When the string "with" is part of a line below, that line should be copied.

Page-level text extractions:
◇ ◇ ◇ ◇ ◇
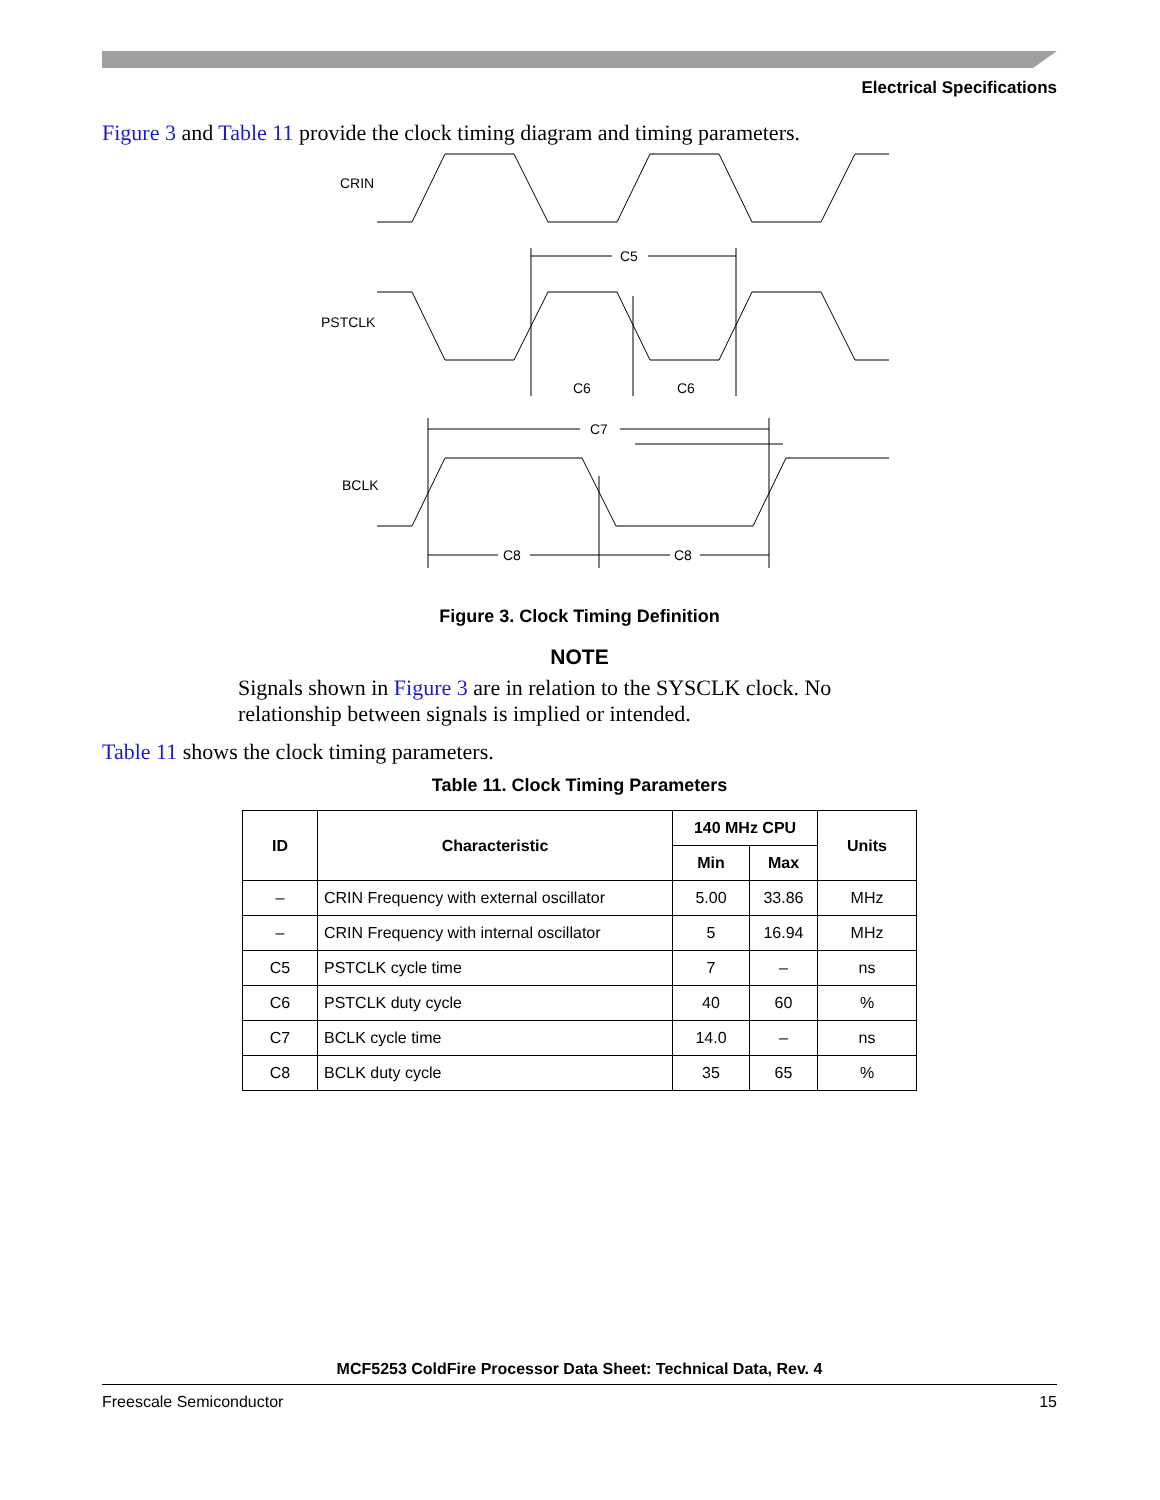Electrical Specifications
Figure 3 and Table 11 provide the clock timing diagram and timing parameters.
CRIN
PSTCLK
C5
C6
C6
BCLK
C7
C8
C8
Figure 3. Clock Timing Definition
NOTE
Signals shown in Figure 3 are in relation to the SYSCLK clock. No relationship between signals is implied or intended.
Table 11 shows the clock timing parameters.
Table 11. Clock Timing Parameters
| ID | Characteristic | 140 MHz CPU | | Units |
| --- | --- | --- | --- | --- |
| | | Min | Max | |
| – | CRIN Frequency with external oscillator | 5.00 | 33.86 | MHz |
| – | CRIN Frequency with internal oscillator | 5 | 16.94 | MHz |
| C5 | PSTCLK cycle time | 7 | – | ns |
| C6 | PSTCLK duty cycle | 40 | 60 | % |
| C7 | BCLK cycle time | 14.0 | – | ns |
| C8 | BCLK duty cycle | 35 | 65 | % |
MCF5253 ColdFire Processor Data Sheet: Technical Data, Rev. 4
Freescale Semiconductor 15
◇ ◇ ◇ ◇ ◇
Answer:
| – | CRIN Frequency with external oscillator | 5.00 | 33.86 | MHz |
| – | CRIN Frequency with internal oscillator | 5 | 16.94 | MHz |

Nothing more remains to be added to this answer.